◆ What to work on ◆
Filter on the word "Garbage": copy each matching line from the listing below.

◆ Extracted data ◆
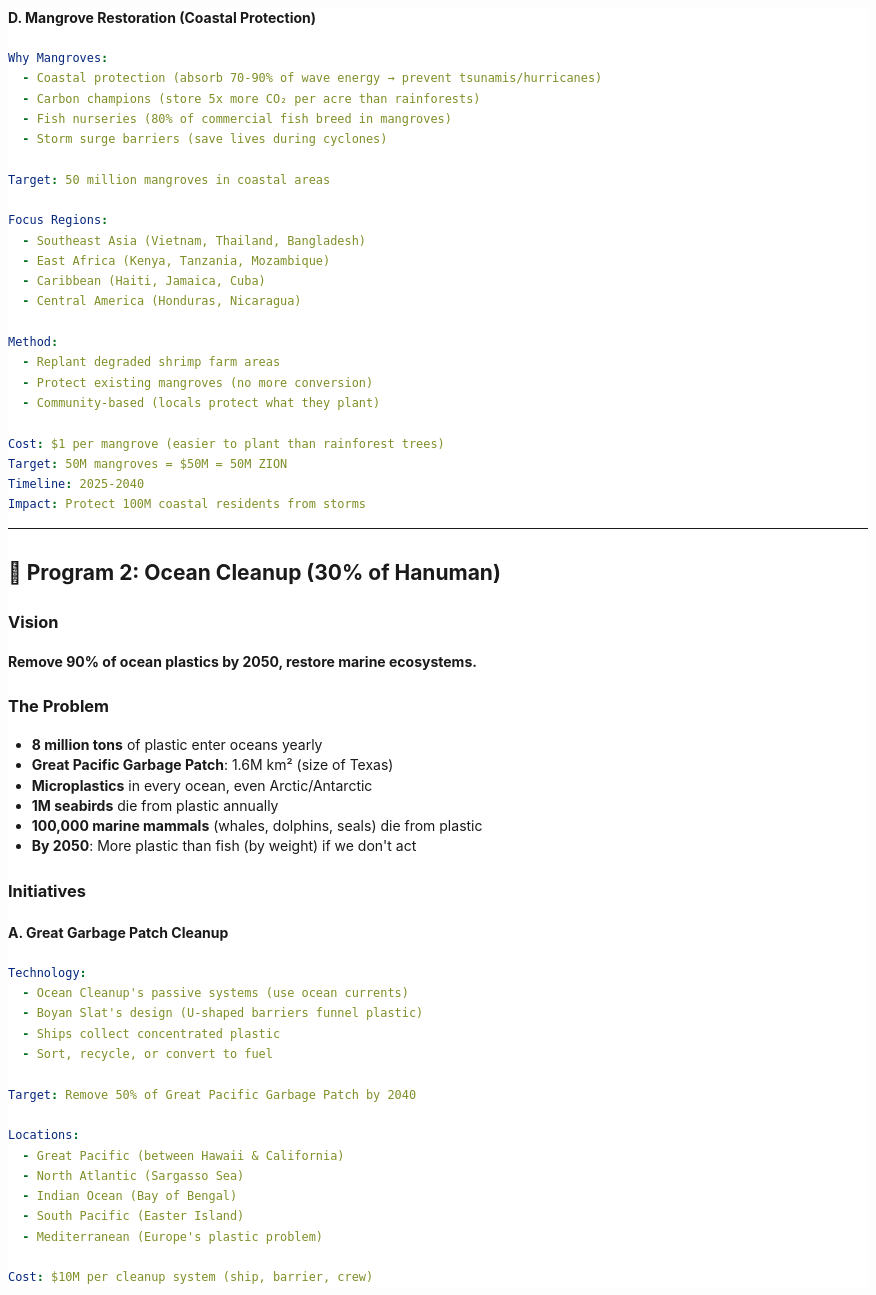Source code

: #### D. Mangrove Restoration (Coastal Protection)
```yaml
Why Mangroves:
  - Coastal protection (absorb 70-90% of wave energy → prevent tsunamis/hurricanes)
  - Carbon champions (store 5x more CO₂ per acre than rainforests)
  - Fish nurseries (80% of commercial fish breed in mangroves)
  - Storm surge barriers (save lives during cyclones)

Target: 50 million mangroves in coastal areas

Focus Regions:
  - Southeast Asia (Vietnam, Thailand, Bangladesh)
  - East Africa (Kenya, Tanzania, Mozambique)
  - Caribbean (Haiti, Jamaica, Cuba)
  - Central America (Honduras, Nicaragua)

Method:
  - Replant degraded shrimp farm areas
  - Protect existing mangroves (no more conversion)
  - Community-based (locals protect what they plant)

Cost: $1 per mangrove (easier to plant than rainforest trees)
Target: 50M mangroves = $50M = 50M ZION
Timeline: 2025-2040
Impact: Protect 100M coastal residents from storms
```

---

## 🌊 Program 2: Ocean Cleanup (30% of Hanuman)

### Vision
**Remove 90% of ocean plastics by 2050, restore marine ecosystems.**

### The Problem

- **8 million tons** of plastic enter oceans yearly
- **Great Pacific Garbage Patch**: 1.6M km² (size of Texas)
- **Microplastics** in every ocean, even Arctic/Antarctic
- **1M seabirds** die from plastic annually
- **100,000 marine mammals** (whales, dolphins, seals) die from plastic
- **By 2050**: More plastic than fish (by weight) if we don't act

### Initiatives

#### A. Great Garbage Patch Cleanup
```yaml
Technology:
  - Ocean Cleanup's passive systems (use ocean currents)
  - Boyan Slat's design (U-shaped barriers funnel plastic)
  - Ships collect concentrated plastic
  - Sort, recycle, or convert to fuel

Target: Remove 50% of Great Pacific Garbage Patch by 2040

Locations:
  - Great Pacific (between Hawaii & California)
  - North Atlantic (Sargasso Sea)
  - Indian Ocean (Bay of Bengal)
  - South Pacific (Easter Island)
  - Mediterranean (Europe's plastic problem)

Cost: $10M per cleanup system (ship, barrier, crew)
```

◆ Task solution ◆
- **Great Pacific Garbage Patch**: 1.6M km² (size of Texas)
#### A. Great Garbage Patch Cleanup
Target: Remove 50% of Great Pacific Garbage Patch by 2040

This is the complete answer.